Home: Russell, Massachusetts


Photographic turn-ons: dramatic lighting, repeating patterns, unique textures, decisive moments.


Photographic turn-offs: dead batteries, broken cameras, uncooperative subjects, indecision.


Favorite color: Blue. No, red. Reddish blue is nice too. Maybe not.

 

Photographic influences: Jay Maisel, Elliott Erwitt, Arthur Penn, Duane Michaels, Harold Edgerton, Philippe Halsman, Yousef Karsh, Arnold Newman, Joel Meyerowitz, and many others.


Other artistic influences: John Singer Sargent, Gustav Klimt, Scott Prior, any of the Pre-Raphaelite painters, William-Adolphe Bougereau, Johannes Vermeer, Auguste Renoir, watercolor paintings.


Major transformative moment in photography: my first mentor showing me how to drive a car while holding a beer between the knees.


No, really: the first time someone gave me money for one of my pictures.


Seriously: watching a print appear for the first time in a tray of developer – magic! I was hooked.


Downside of getting hooked on photography: school studies just weren’t that interesting any more.

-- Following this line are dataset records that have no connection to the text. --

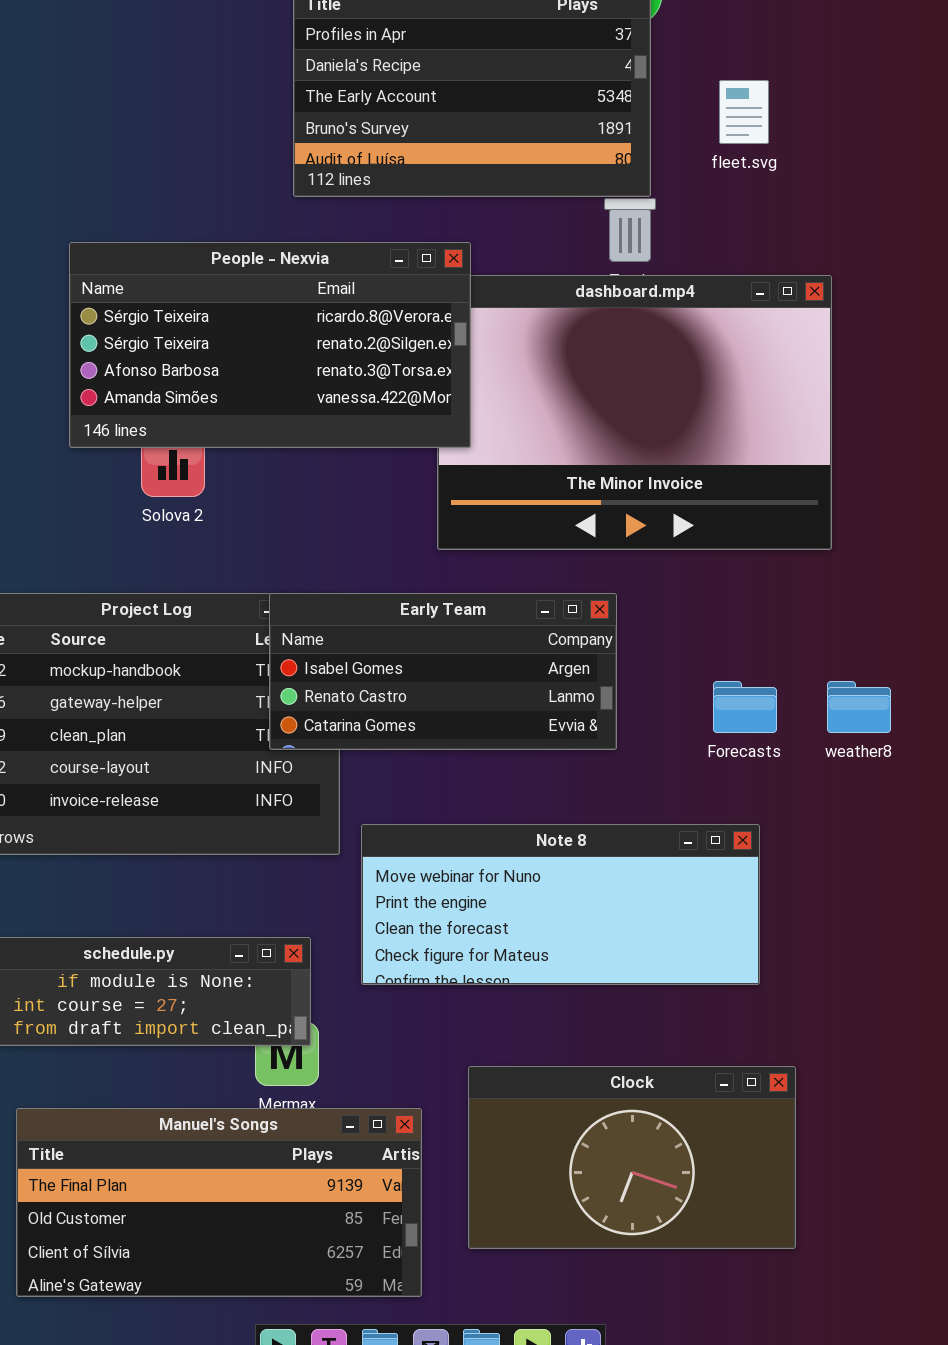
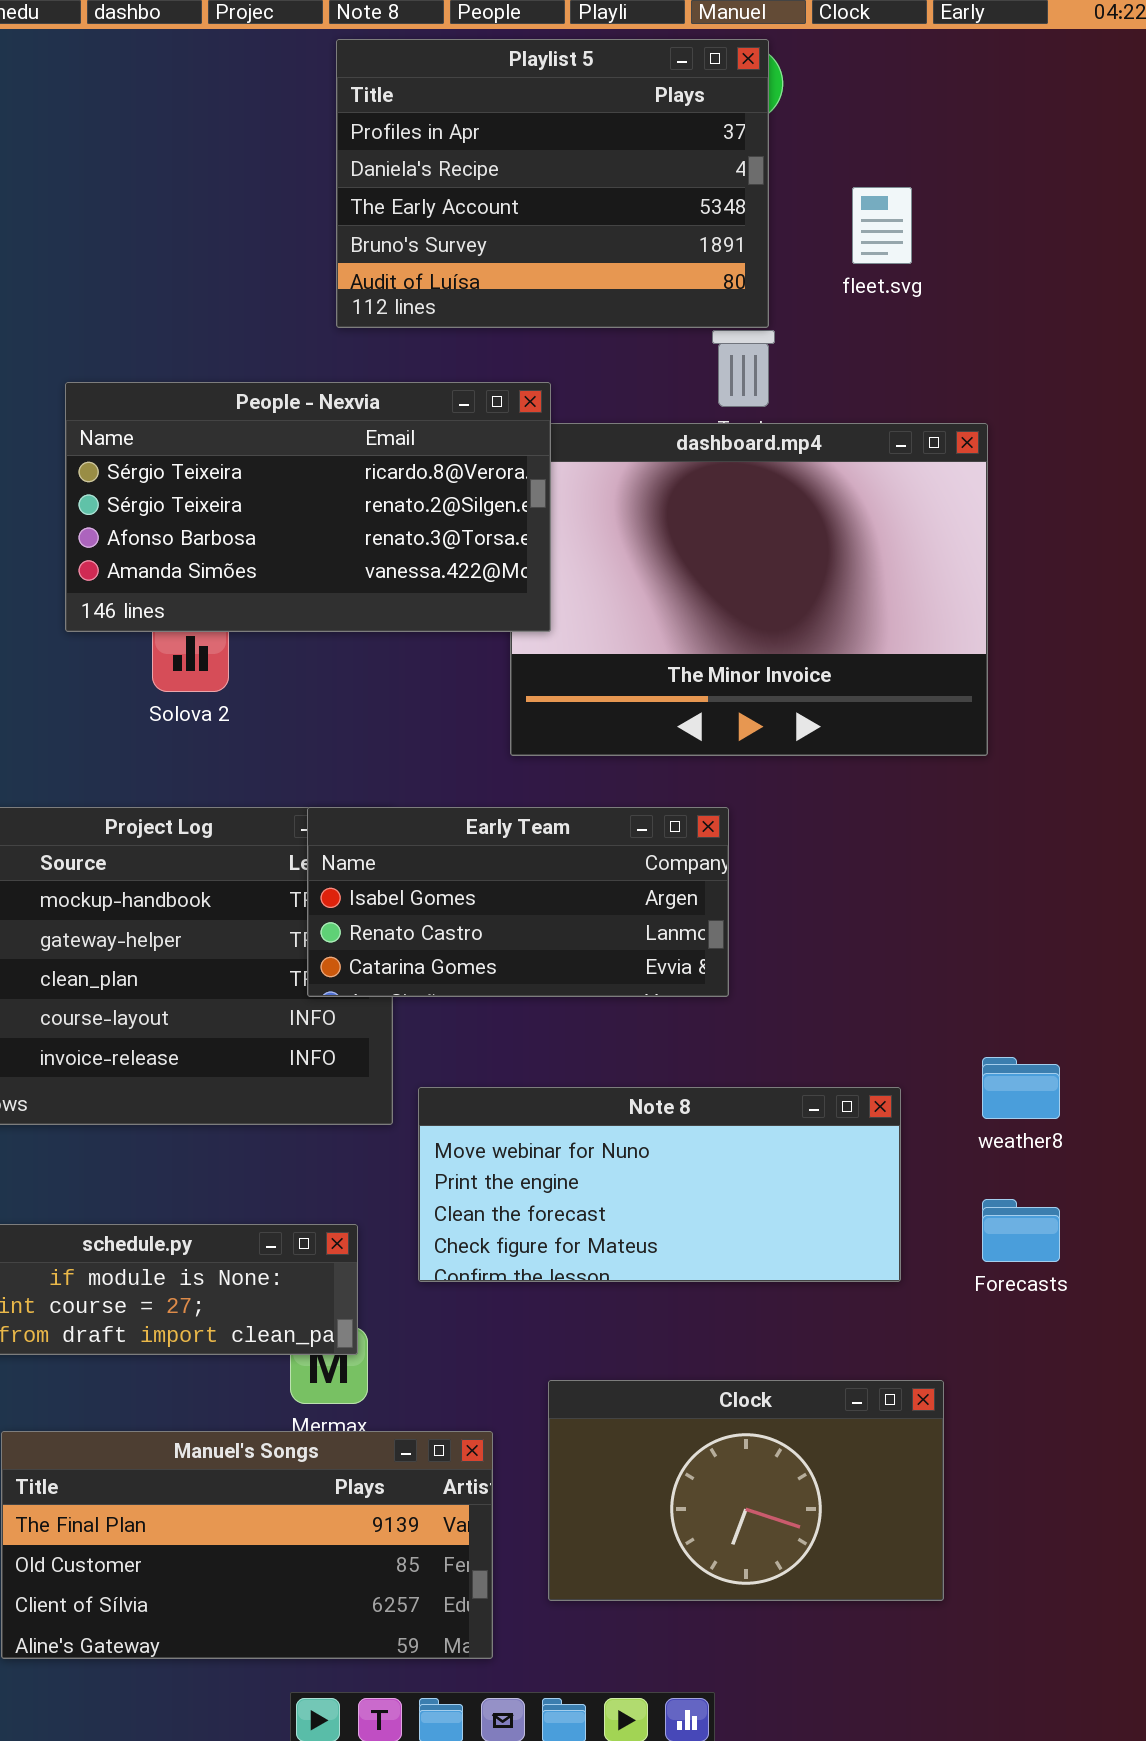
Forecasts: [713,681,777,733] -> [982,1199,1060,1262], moved
weather8: [827,681,891,733] -> [982,1057,1060,1119], moved

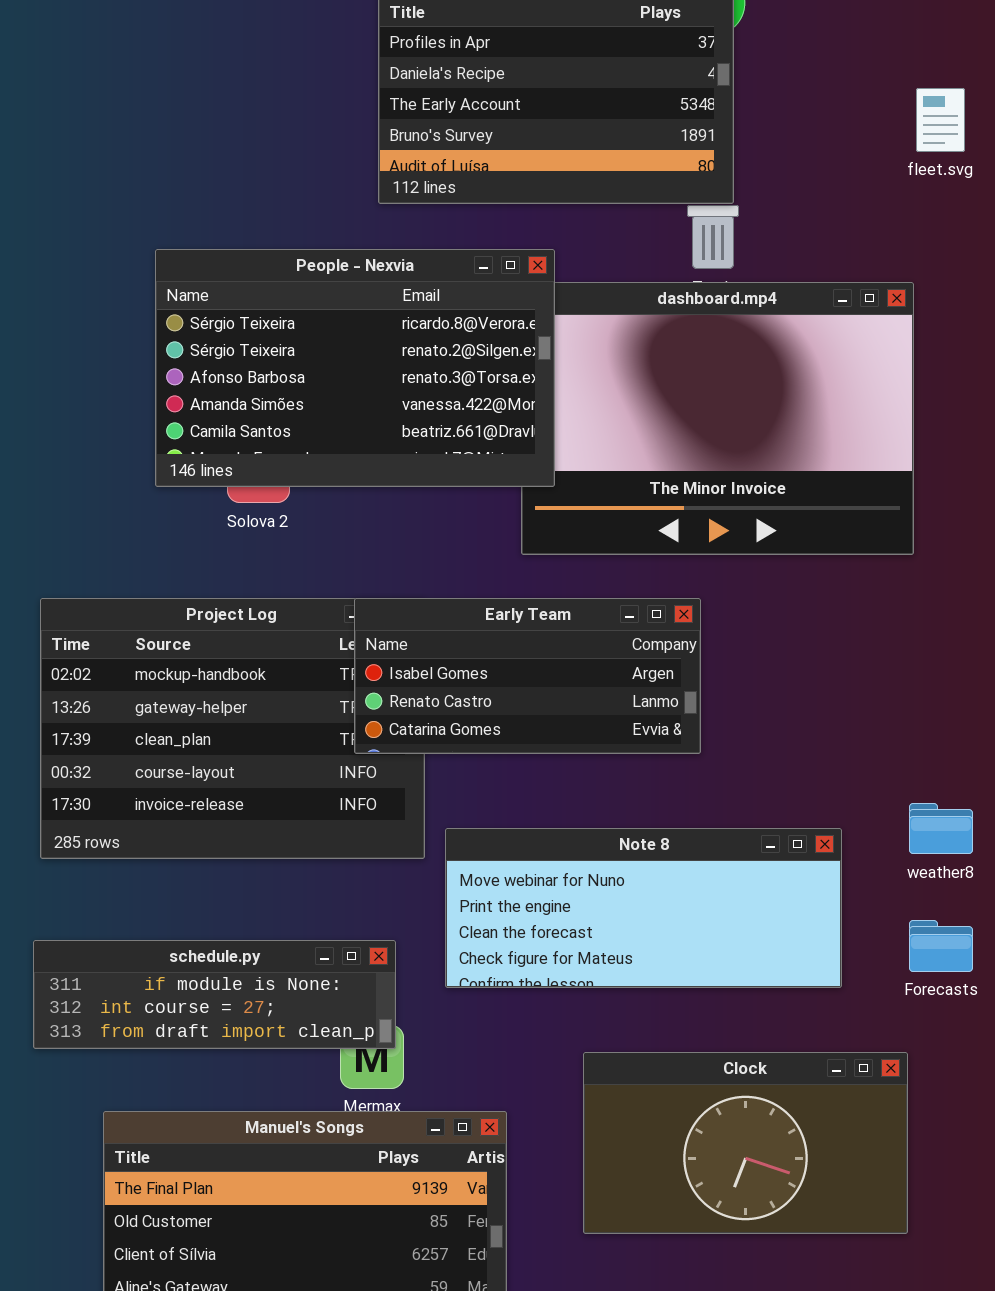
fleet.svg: [852,187,912,264] -> [916,88,965,152], moved
People - Nexvia: [65,382,551,632] -> [155,249,555,487], resized
Clock: [548,1380,944,1601] -> [583,1052,908,1234], moved

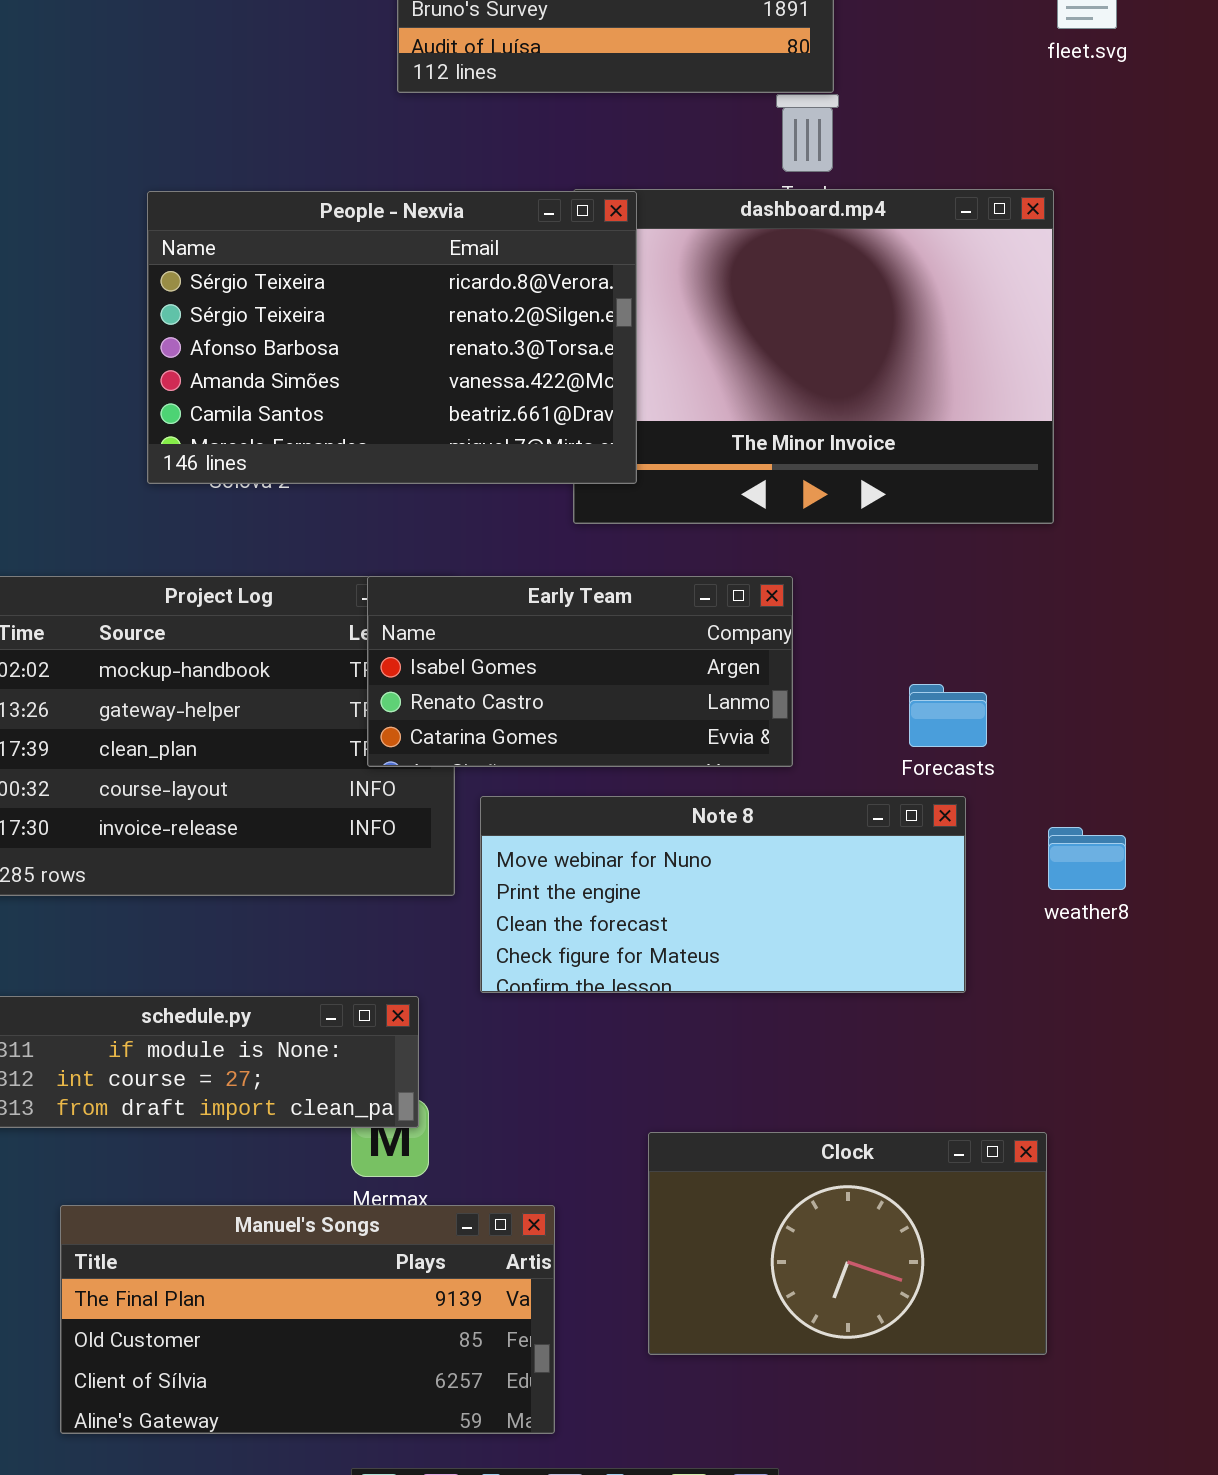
People - Nexvia: [155,249,555,487] -> [147,191,637,484], moved
Note 8: [445,828,842,988] -> [480,796,966,993], moved
Forecasts: [909,920,973,972] -> [909,684,987,747], moved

Describe your artwork in as many words as will fill the rest of this page: I like finding the unusual in the usual. Gertrude Stein wrote “A rose is a rose is a rose” but to me a rose backlit by the sun is different from one glistening with morning dew or sitting alone in a vase or clenched in a dancer’s teeth. I like to return to familiar subjects at different times and conditions to see how time has changed them – perhaps to see if time has changed me as well. To the camera, time is most often measured in small increments – one thirtieth or one hundredth or one four thousandth of a second. Being able to make a statement, an honest observation, a poem if you will about something by recording only a thousandth of a second of its existence is what I enjoy about photography. Not to namedrop but my good friend Henri Cartier-Bresson (just kidding, we’re not that good friends) used the term “the decisive moment” but I’d like to call it “the definitive moment”. It’s when the picture goes beyond the “thingness” of the subject and uses whatever elements are at hand – light, shadows, patterns, textures – to make the subject come to life, to tell its three dimensional story on two dimensional media.